Bulaşıcı sari hastalıklar tablosunda yerini almış olan verem (ince hastalık) geçmişte yüzlerce insanın ölümüne neden olmuştur.
Verem mikrobu aç ve zayıf bedenleri sever. İnsanın akciğerine yerleşir Zaman içinde bir deri bir kemik bırakır geriye kalan bir ölümden ibarettir. Özellikle savaş yıllarında açlık kıtlık fakirlik, yokluk çeken insanlar birer veremli adayı sayıldıklarından sonu hep ölümle bitmiştir.
Şimdi günümüze geliyoruz. Hızla bozulan ekonomik dengeler, gelir adaletsizliği, tarımsal üretimdeki yanlışlıklar, üretimde girdilerin azgınlaşması, kırsaldan kentlere dönük göçler nedeniyle köylerin boşalması, Türk çiftçisinin üretimden vaz geçmesi, ithalata dayalı bir ekonomik modelin öne çıkmış olması, kentlerde bir yığın halinde nüfusun odaklaştırılması, barınma, enerji işsizlik, eğitim sorunları ve daha ardından gelen sosyal ihtiyaçların karşılanamaması, doların hızla tırmanışa geçmesi, paramızın beklenmedik şekilde değersizleşmesi, toplumun bir kısmının fakirleşmesi, ekonomik, sosyolojik, psikolojik açılardan kent insanının bir baskı altında çaresiz hale gelmiş olması sonucunda bedenle zayıf düşmektedir.
Bütünüyle bu nedenlerden dolayı gerek HWO'nun gerek UNESCO'nun raporlarına da dayanılarak tabloya bakıldığında, halkımızın çok büyük bir bölümü temiz (hijyenik) ve yeterli gıdaya ulaşamıyor. VEREMİN DOSTU ZAYIF BEDENLER OLDUĞUNA GÖRE; İşte yukarıda saydığım nedenlerden dolayı halkımızın çok önemli bir kısmı her an için Verem'e ramak durumda olduğunu söylemek mümkündür.
BU NEDENLE:
1) Sağlık Bakanlığımız süratle ulusal sağlık politikasını yeniden gözden geçirmelidir.

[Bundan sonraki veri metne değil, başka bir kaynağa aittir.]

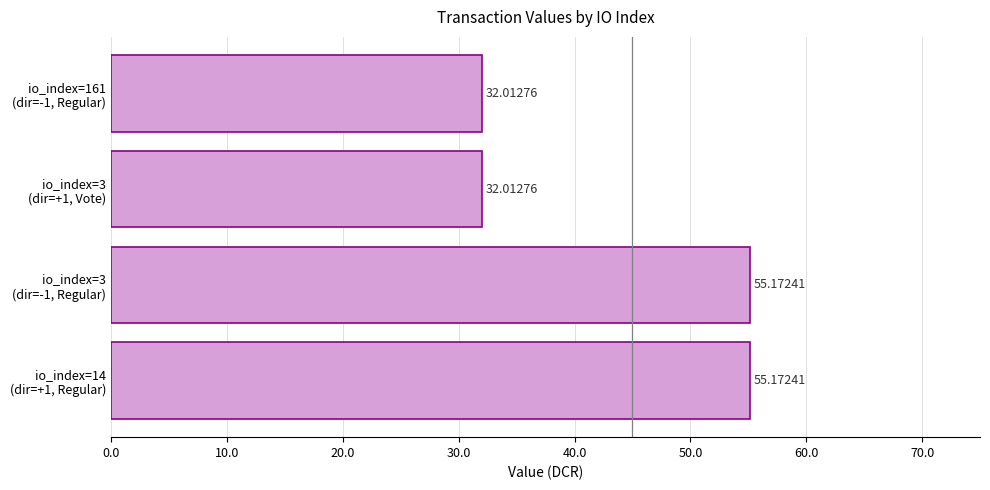

What is the sum of all values?

174.4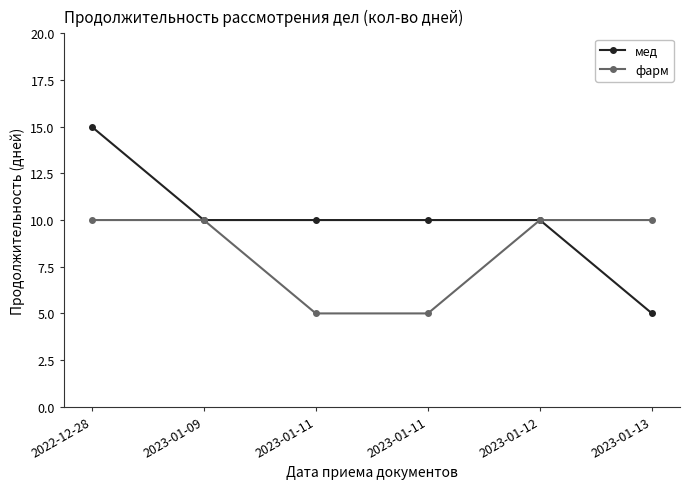

What are all the series names shown in the legend?

мед, фарм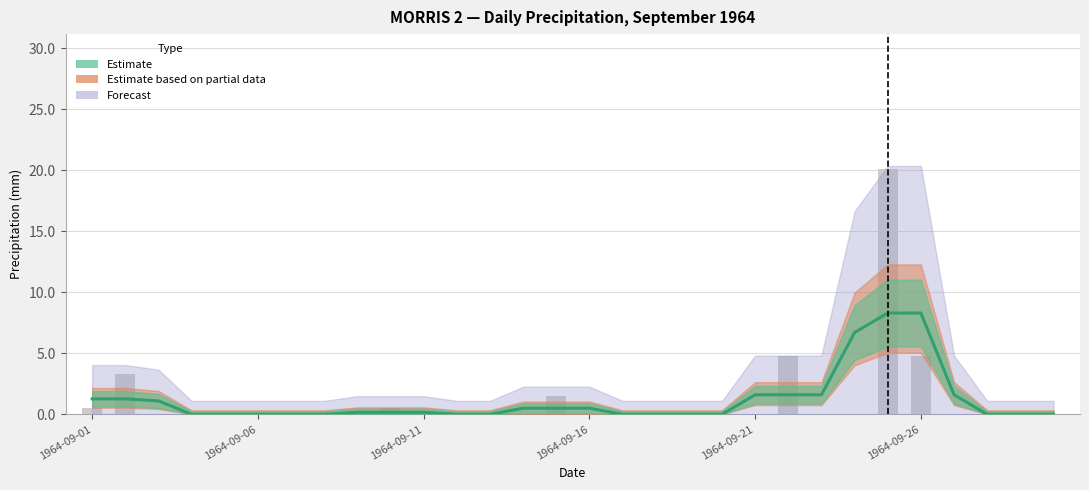

What is the sum of all Total Rain (mm) values?

35.5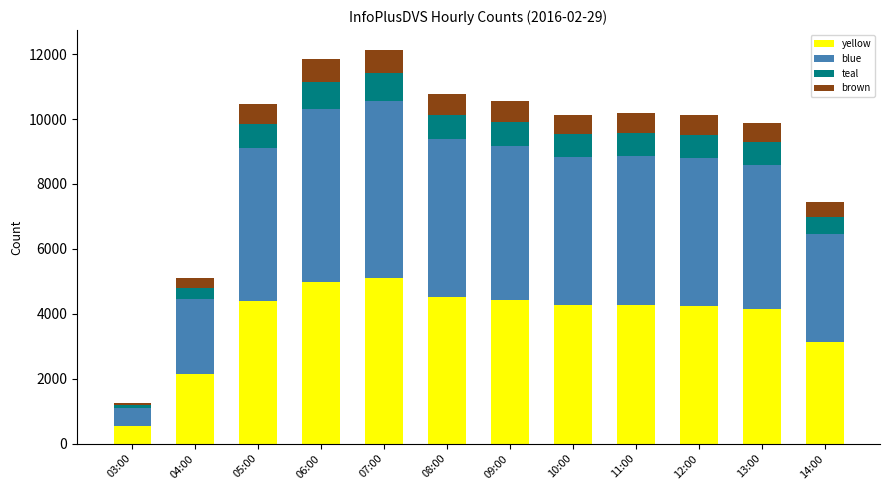

The yellow series shows 2690.9 at 06:00. True or false?

False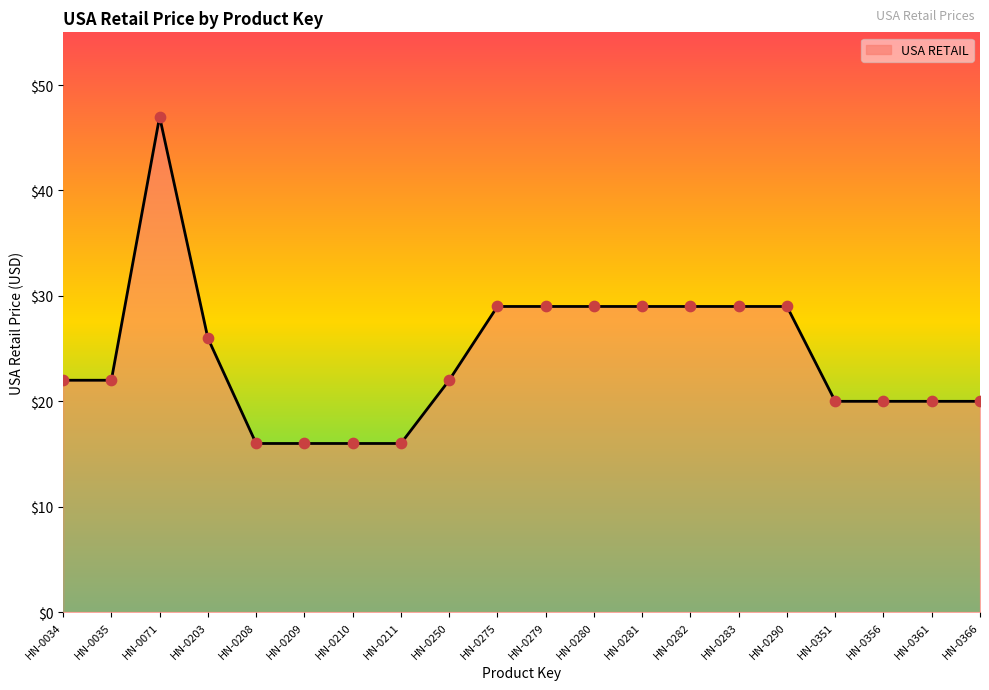

What is the change in value from HN-0035 to HN-0210?

-6.0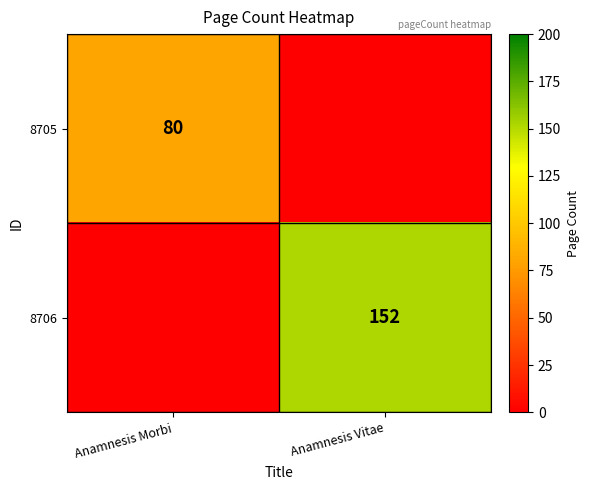

What is the spread (max minus min) of values at Anamnesis Vitae?

152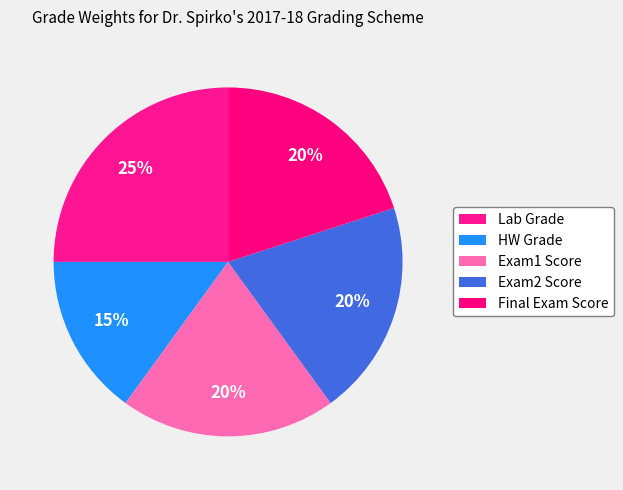

How many segments does this pie chart have?

5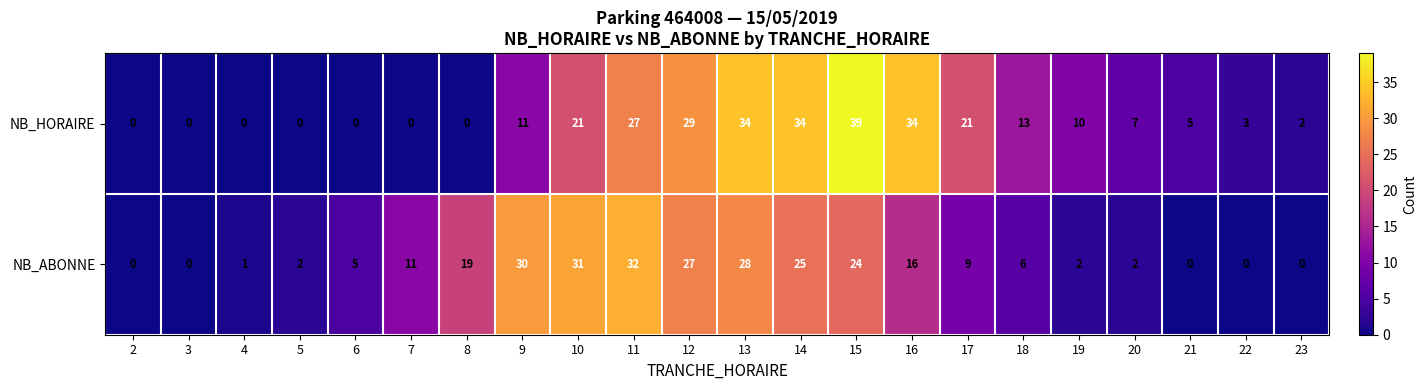

Which series changed the most between 16 and 19?

NB_HORAIRE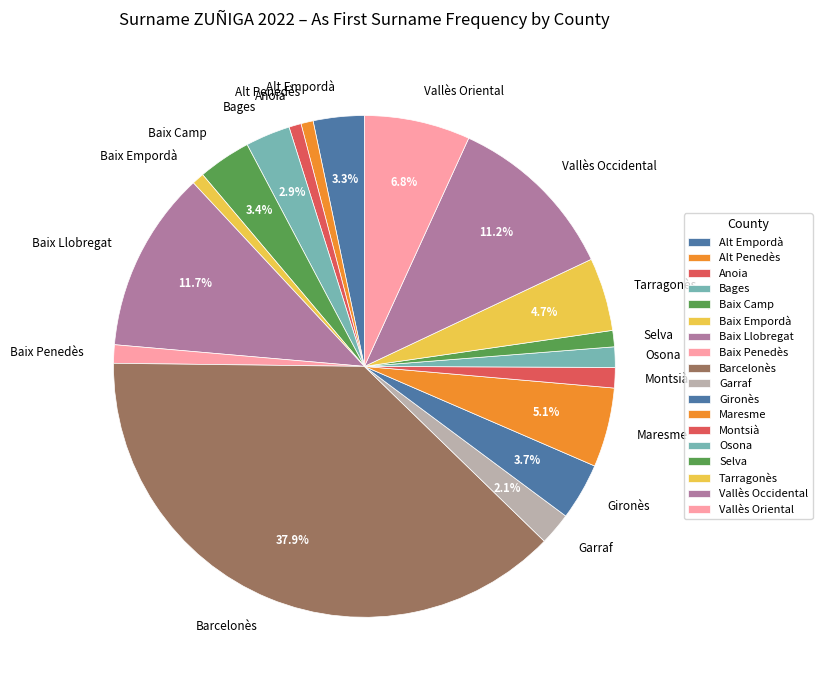

Is it true that Alt Penedès is 9% of the pie?

False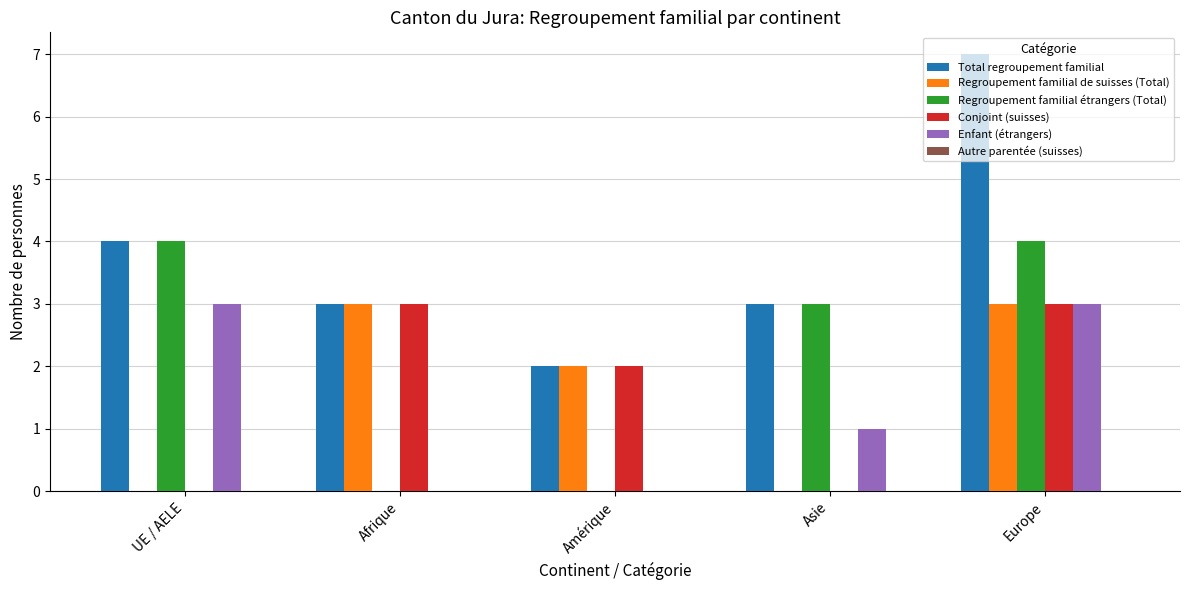

At which label does Regroupement familial de suisses (Total) first exceed 2?

Afrique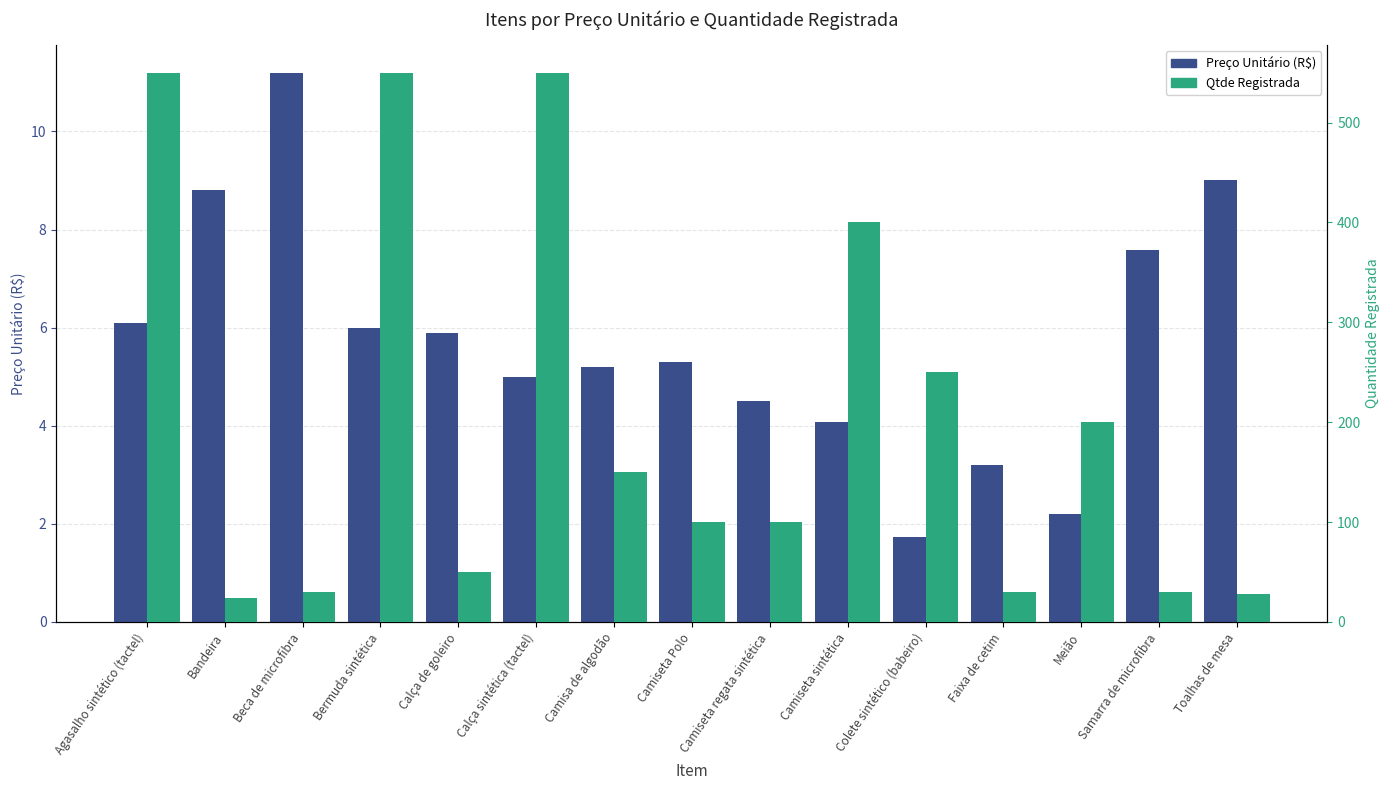

How many bars are there in each group?

2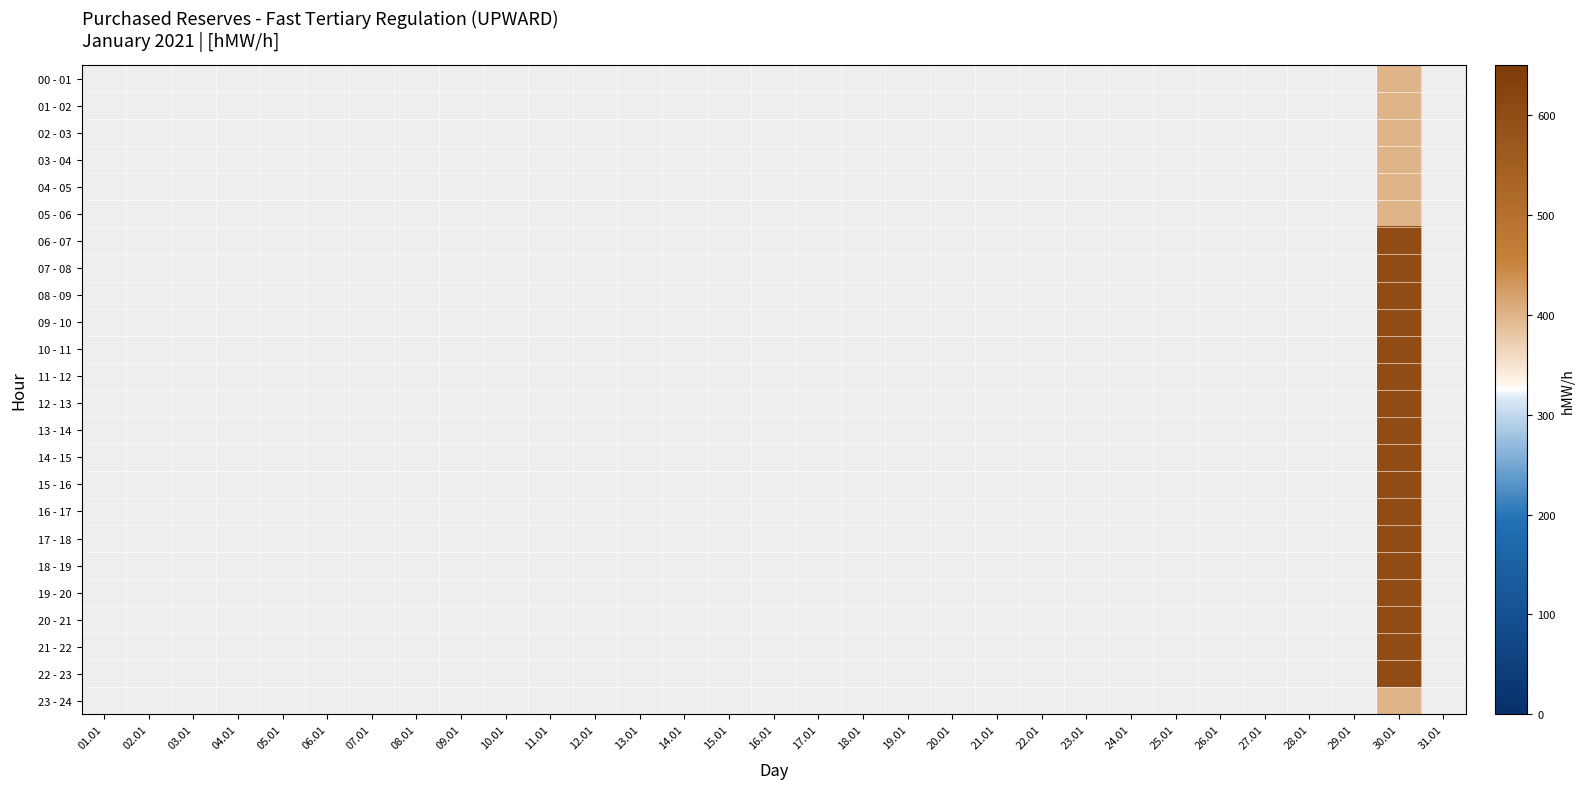

How many series are shown in this chart?

24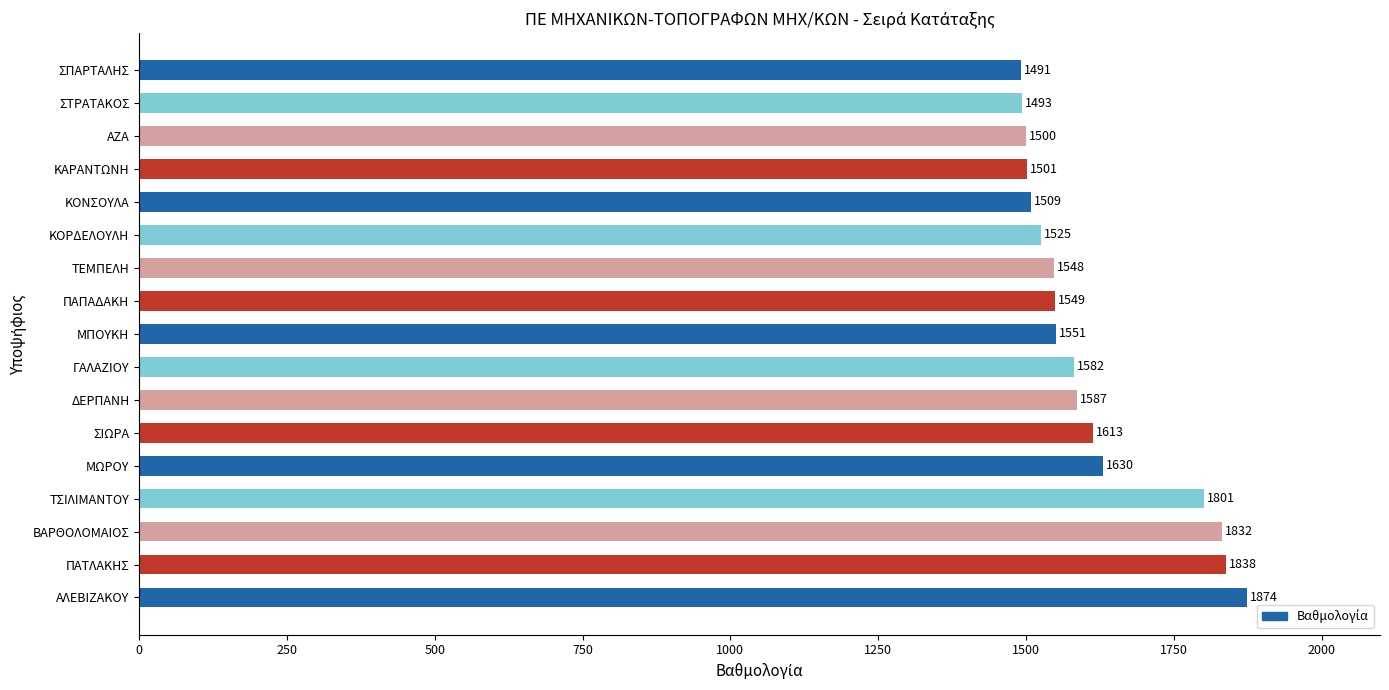

List the labels in order of value, smallest first.

ΣΠΑΡΤΑΛΗΣ, ΣΤΡΑΤΑΚΟΣ, ΑΖΑ, ΚΑΡΑΝΤΩΝΗ, ΚΟΝΣΟΥΛΑ, ΚΟΡΔΕΛΟΥΛΗ, ΤΕΜΠΕΛΗ, ΠΑΠΑΔΑΚΗ, ΜΠΟΥΚΗ, ΓΑΛΑΖΙΟΥ, ΔΕΡΠΑΝΗ, ΣΙΩΡΑ, ΜΩΡΟΥ, ΤΣΙΛΙΜΑΝΤΟΥ, ΒΑΡΘΟΛΟΜΑΙΟΣ, ΠΑΤΛΑΚΗΣ, ΑΛΕΒΙΖΑΚΟΥ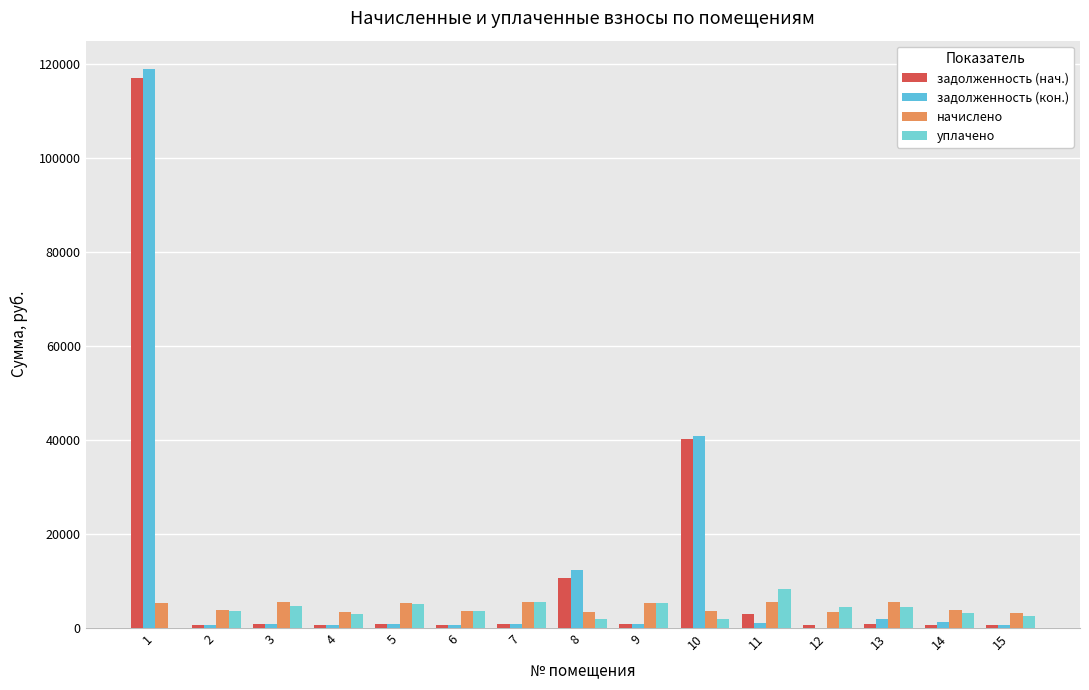

The задолженность (нач.) series shows 1014.7 at 6. True or false?

False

2) Çevre Bakanı, Sağlık Bakanı, Ekonomi Bakanı, Tarım Bakanı başta olmak üzere ve diğer ilgili kurum ve kuruluşlarla bilimsel bir koordinasyon ağı oluşturarak, ayrıca mutlaka bu konuda kalıcı bir ARGE çalışması ve planlama yapıp sonuçlandırarak yaparak, uygulamaya geçirilmek suretiyle (mesela öncelikle köye dönüş projeleri ve taşımalı eğitimden vaz geçilerek) VEREMDEN KORUNMAK MÜMKÜNDÜR.